A 16 year old boy of Nagbena Town reportedly died while attempting to flee and got drowned in the process after his town was surrounded by the flood.
The flooding has also left farms and crops destroyed over the last 4 days, thereby increasing the hardship of the people, most of whom are unemployed.
Most of the citizens and residents depend on farming, hunting and fishing activities for livelihood and sustainability.
According to a release from the WASH Reporters & Editors Network of Liberia, the flood started Thursday, following hours of heavy rain.
WASH Journalists visited Grand Cape Mount County over the weekend and witnessed flooding in most of the communities in Tewor District, up to Sunday.
The flooded communities are Bo Waterside, Nagbena, Kobolia, Amina, and Jaliebah. Others are Bandor, Bombohun, Jenneh Liberia, Gambia, and Gondama.
The latest flooding is largely blamed on the Mano River. The flooding caused by heavy down pull of rain and the over flooding of the Mano River along the frontier of Liberia and Sierra Leone.
Citizens and residents in the affected areas informed WASH Journalists that it is the first of its kind for such a flooding to take place in their respective communities. Some however said such major flooding usually occur every after 5-10 years.
The area worst affected is the Baptist Compound in Bo Waterside. The Compound established in 2011 has a Hospital, Senior High School, and Residential Quarters for Nurses and Teachers.
All of the facilities in the Baptist Compound were hard hit by the flood, damaging thousands of United States dollars worth of properties, including newly arrived medical equipment and drugs, educational materials and computers, among others brought in the country.
Authorities of the Baptist Compound described the flood as devastating and beyond imagination.
In an interview with WASH Journalists, the Doctor assigned at the Richard and Ellen Devous Hospital (Baptist Compound), Dr. Tatteh Banca said the disaster has caused serious setback to the operation of the facility.
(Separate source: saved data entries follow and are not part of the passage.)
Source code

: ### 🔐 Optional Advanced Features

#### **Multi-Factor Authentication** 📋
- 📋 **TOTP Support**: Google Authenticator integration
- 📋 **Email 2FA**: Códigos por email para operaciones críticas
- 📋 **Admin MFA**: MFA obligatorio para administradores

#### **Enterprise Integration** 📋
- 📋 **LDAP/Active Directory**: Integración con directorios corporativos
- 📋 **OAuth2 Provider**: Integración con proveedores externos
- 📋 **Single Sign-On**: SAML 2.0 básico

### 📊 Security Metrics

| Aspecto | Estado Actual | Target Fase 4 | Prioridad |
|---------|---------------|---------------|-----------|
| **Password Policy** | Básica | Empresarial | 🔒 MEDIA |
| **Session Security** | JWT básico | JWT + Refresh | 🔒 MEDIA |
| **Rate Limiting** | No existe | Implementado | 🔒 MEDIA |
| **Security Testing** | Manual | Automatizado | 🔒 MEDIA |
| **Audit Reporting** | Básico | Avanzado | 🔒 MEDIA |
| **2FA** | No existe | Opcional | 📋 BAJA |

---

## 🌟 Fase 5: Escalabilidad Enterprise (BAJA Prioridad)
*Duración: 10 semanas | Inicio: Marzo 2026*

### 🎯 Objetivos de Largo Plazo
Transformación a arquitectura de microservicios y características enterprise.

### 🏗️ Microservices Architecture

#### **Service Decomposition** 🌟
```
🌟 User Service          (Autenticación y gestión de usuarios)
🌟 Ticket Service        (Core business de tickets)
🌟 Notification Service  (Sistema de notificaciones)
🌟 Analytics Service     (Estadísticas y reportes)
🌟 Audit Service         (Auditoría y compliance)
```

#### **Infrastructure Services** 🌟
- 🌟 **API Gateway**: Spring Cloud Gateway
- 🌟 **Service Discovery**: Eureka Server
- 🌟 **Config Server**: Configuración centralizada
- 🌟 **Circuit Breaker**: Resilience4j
Dr. Banca disclosed that the facility is not only providing medical assistance to citizens and residents of Grand Cape Mount County, but also Sierra Leoneans who live closer to the border.
He noted that a state of the art (modern) X-ray and ultrasound machines recently provided to the Hospital by donors have been destroyed by the flood.
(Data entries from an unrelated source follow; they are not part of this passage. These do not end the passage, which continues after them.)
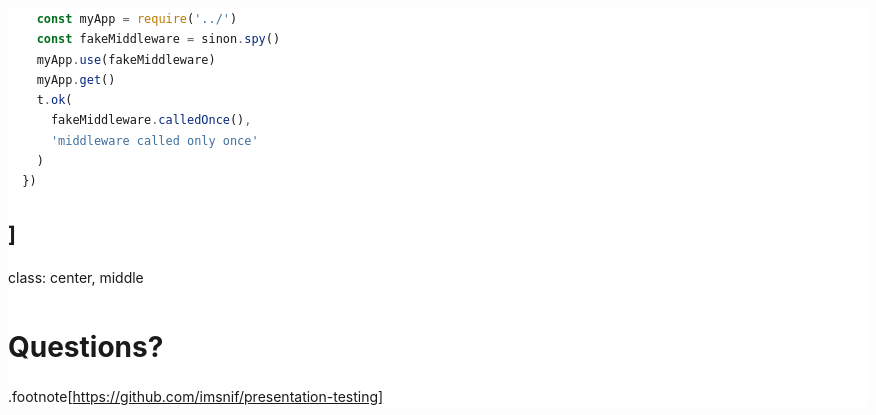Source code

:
   ```javascript
      const myApp = require('../')
      const fakeMiddleware = sinon.spy()
      myApp.use(fakeMiddleware)
      myApp.get()
      t.ok(
        fakeMiddleware.calledOnce(),
        'middleware called only once'
      )
    })
  ```
]
---

class: center, middle
# Questions?

.footnote[https://github.com/imsnif/presentation-testing]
The Officer in charge at the Hospital, Ophelia Folley, disclosed that the digital X-ray machine was expected to be installed by an expert who is on his way from the United States of America.
Madam Folley noted that the damage caused by the flood will take a considerable time to get the Hospital operational once again.
She revealed several of their patients were evacuated to other parts of Bo Waterside for safety, describing the present condition at the Baptist Compound as pathetic.
For her part the Bo Waterside Commissioner, Madam Clarissa Passawe, described the situation as distressful and needs urgent intervention from government and the international community.
The Commissioner said at present, some of the affected persons are currently residing at the Cross Border Trade Women Organization offices and at her 10-bed room house in the community.
Madam Passawe said as the result of the situation, there is a serious health hazard looming in the area, due to the lack of sanitation facilities.
She disclosed that Bo Waterside with thousands of residents, does not even have a public toilet.
She said before the flood, many of the residents were involved in open defecation using nearby bushes to defecate, adding that water sources are also contaminated.
The Commissioner said flood victims are in need of food, medicine and mattresses.
Commenting on the situation, a Christian charity, Lutheran Development Service/Act Alliance Emergency Focal Person said modalities are been worked out by his organization to assist residents affected by the flood.
Mr. Vandi V. Kallon said his organization is considering a Resettlement Package for affected persons of the flood communities in Grand Cape Mount County.
Mr. Kallon stressed that the situation is an emergency that needs the collective efforts of all, to urgently bring relief to the flood victims.
The LDS/Act Alliance Emergency Focal Person is meanwhile calling on the government of Liberia, both local and international organizations to assist the flood victims with relief items.